The thing is, who is your companion? And for me, it’s country radio. So I feel my job as an artist is to drive people to country radio. That’s my job as a country artist. So these streaming places, especially these on-demand streaming places, where you can just push a button and hear it as many times as you want, like YouTube, any of that stuff, that’s taking all the ears away from country radio.
And so I’m not sure how we exist, as an artist, without country radio… ●
— Garth Brooks. Interesting bits here include Garth thinking of his job AS AN ARTIST as “driv[ing] people to country radio” and the irony that actual radio airplay for new songs has been the biggest missing piece in his own comeback. Also interesting how the last sentence excerpted here (the full interview goes on) echoes Gary Overton’s controversial remark of a couple weeks ago.
At 53, Brooks looks virtually unchanged from that time [in 1998], quite possibly because he never looked particularly youthful in the first place. ●
— The Buffalo News with a nice preview of Garth’s shows in the city.
I’m not going to let radio destroy my music. […] I’ll tell you, all of those artists that are desperately depending on country radio playing their songs don’t sell any more tickets than I do – until you get into like the top ones that sell out arenas and things of that size. ●
— Aaron Lewis, astutely pointing out that he sells just as many tickets as the artists who don’t sell more tickets than him. Seriously though, point taken. He does as well as mid-level country acts without the airplay. So existence without mainstream radio support is possible. Speaking of which…
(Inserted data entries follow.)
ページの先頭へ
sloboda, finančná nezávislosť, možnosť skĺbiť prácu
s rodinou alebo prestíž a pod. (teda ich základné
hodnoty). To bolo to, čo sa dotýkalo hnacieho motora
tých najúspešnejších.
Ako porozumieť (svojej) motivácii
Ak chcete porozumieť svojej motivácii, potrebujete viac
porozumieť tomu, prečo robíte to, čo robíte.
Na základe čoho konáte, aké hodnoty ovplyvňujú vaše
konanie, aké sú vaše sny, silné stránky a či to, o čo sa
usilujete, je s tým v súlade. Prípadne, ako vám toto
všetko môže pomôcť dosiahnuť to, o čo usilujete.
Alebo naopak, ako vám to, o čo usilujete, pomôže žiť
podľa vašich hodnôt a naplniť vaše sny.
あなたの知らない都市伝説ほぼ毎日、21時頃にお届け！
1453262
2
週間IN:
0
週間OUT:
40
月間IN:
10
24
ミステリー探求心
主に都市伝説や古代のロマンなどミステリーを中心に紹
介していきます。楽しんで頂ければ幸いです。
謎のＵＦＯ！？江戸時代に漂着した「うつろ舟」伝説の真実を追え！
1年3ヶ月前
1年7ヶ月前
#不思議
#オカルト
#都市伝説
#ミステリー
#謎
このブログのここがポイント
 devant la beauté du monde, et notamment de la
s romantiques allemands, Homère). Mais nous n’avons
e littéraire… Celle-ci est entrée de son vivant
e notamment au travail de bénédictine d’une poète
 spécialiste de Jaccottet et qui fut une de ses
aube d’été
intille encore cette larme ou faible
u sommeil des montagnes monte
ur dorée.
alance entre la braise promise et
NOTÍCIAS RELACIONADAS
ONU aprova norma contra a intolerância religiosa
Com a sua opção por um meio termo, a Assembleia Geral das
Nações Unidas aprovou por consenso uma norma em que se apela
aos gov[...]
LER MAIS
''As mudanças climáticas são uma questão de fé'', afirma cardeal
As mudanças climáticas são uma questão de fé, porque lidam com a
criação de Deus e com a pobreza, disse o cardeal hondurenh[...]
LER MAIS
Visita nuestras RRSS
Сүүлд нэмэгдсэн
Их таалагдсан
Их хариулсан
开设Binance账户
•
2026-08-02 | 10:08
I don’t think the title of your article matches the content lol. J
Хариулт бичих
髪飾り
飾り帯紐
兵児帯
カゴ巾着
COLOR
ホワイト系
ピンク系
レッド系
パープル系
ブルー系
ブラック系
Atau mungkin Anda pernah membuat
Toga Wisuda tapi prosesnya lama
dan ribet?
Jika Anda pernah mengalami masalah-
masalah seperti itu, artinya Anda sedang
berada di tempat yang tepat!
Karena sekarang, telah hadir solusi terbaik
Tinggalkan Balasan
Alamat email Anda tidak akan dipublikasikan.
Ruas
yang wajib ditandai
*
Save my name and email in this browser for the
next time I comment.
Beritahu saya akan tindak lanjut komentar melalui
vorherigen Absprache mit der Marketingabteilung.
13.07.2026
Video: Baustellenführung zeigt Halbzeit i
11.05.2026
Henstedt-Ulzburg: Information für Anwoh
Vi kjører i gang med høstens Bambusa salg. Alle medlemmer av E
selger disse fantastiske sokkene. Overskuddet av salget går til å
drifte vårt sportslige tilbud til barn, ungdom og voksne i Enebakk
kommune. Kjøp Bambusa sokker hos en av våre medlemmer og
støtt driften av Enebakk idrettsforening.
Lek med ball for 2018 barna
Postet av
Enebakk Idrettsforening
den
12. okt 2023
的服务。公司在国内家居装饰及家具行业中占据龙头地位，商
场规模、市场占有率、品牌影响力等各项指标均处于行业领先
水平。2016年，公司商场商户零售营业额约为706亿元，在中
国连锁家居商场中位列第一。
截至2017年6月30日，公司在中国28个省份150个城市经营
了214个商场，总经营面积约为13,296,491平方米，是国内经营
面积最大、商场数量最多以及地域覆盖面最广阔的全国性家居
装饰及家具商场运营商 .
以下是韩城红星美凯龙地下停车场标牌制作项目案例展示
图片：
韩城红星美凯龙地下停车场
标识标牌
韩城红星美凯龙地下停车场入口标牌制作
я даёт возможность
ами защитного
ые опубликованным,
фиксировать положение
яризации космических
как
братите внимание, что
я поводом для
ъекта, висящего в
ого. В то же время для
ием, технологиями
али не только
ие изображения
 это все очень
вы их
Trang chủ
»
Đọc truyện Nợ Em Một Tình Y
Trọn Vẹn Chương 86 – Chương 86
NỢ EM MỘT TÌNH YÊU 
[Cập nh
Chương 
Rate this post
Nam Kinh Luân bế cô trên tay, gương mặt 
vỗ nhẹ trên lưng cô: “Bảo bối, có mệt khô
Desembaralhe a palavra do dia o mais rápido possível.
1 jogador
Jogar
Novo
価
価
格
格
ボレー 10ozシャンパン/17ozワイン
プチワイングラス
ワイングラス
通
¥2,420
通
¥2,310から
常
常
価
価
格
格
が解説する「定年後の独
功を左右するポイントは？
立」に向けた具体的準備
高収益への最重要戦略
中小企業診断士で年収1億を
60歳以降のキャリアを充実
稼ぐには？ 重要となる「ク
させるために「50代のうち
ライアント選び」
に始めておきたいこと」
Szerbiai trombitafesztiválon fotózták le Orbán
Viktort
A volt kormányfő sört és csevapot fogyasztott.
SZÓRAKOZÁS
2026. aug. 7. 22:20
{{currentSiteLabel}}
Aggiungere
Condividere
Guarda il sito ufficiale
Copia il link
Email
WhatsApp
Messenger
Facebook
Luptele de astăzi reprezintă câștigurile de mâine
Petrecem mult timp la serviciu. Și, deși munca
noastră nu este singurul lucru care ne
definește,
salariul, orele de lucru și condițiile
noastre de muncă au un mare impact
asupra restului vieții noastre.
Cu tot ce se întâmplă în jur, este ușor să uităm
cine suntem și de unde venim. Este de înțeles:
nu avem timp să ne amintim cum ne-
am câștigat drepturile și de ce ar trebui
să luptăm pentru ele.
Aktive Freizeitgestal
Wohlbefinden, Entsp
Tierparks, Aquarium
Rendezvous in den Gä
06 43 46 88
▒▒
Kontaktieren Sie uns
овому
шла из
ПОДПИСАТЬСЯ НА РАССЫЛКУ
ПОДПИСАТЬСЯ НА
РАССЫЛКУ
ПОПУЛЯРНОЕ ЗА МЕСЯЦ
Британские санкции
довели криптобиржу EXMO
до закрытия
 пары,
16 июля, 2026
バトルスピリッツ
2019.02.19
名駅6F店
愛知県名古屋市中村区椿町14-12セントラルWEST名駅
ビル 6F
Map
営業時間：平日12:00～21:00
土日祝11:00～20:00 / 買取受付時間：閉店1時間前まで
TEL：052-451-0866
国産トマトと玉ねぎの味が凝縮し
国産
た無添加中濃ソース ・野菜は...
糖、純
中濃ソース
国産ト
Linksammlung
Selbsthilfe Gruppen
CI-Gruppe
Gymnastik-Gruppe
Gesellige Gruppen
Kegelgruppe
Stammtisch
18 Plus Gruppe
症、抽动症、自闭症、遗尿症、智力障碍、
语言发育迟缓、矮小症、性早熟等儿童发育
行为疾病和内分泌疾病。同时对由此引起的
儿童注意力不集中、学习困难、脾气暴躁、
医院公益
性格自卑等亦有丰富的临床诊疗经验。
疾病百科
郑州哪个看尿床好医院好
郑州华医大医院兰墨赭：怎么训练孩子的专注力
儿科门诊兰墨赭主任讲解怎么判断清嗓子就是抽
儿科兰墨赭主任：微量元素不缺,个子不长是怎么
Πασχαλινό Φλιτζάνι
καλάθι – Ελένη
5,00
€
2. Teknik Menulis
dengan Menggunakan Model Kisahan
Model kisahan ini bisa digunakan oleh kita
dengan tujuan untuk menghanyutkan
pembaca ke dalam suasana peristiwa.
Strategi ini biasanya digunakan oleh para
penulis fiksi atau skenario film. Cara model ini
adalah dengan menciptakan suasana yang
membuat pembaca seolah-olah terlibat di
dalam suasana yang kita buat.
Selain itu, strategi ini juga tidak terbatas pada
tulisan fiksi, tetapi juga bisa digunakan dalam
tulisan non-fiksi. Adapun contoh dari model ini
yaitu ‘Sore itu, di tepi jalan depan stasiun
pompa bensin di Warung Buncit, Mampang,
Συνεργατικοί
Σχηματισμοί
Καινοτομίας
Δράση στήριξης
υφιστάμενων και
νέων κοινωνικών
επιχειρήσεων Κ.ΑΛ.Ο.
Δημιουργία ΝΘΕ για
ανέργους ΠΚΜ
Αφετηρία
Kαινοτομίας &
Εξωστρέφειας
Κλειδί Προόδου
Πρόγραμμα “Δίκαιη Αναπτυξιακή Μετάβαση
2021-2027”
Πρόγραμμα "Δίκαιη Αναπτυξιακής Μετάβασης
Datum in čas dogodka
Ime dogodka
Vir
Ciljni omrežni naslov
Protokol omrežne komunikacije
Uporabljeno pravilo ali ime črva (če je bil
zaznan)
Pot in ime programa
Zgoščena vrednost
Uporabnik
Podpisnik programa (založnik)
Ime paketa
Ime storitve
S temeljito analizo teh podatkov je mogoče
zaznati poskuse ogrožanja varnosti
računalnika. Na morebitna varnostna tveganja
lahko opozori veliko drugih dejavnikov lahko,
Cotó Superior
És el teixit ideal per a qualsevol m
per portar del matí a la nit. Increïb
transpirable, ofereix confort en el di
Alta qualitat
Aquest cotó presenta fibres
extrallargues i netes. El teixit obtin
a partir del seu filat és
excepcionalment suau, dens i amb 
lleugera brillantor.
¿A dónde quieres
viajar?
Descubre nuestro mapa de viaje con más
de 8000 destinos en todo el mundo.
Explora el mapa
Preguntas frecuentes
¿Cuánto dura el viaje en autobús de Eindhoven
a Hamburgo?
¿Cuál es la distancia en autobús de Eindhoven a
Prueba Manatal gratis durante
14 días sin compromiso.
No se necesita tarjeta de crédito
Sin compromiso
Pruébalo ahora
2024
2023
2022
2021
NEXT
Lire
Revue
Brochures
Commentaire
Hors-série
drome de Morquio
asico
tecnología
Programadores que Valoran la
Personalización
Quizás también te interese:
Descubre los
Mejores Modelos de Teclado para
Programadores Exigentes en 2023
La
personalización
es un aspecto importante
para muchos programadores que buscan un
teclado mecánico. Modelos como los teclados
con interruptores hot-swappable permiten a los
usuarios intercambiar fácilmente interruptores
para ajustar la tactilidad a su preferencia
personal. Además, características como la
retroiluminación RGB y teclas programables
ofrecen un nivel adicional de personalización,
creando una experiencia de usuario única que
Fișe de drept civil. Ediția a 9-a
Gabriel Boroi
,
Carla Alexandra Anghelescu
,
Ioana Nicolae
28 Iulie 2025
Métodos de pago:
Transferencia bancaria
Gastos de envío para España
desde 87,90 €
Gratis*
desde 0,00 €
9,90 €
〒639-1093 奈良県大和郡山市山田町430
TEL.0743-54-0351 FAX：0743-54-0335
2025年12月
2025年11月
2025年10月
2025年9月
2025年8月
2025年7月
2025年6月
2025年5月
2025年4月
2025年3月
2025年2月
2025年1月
You know, I don’t have anything against Nashville or mainstream country music. I love Nashville. I love mainstream country music. I love Texas. I love this Texas music scene that I’ve been involved with for a decade and a half. I can love all of these things. This is America. People think that I have to choose sides. I don’t have to choose sides. The mainstream Nashville machine has never been too receptive to me. That’s not their fault. I haven’t been their cup of tea. […] We’re going after mainstream radio. I believe there should be more cowboy in country music. I’m not going to fold just because they didn’t play me the first fifteen years. I’m looking forward to the next fifteen years. ●
— Aaron Watson.
10 Times Luke Bryan Was Really Sexy [Pictures] ●
— More crack reporting from Taste of Country.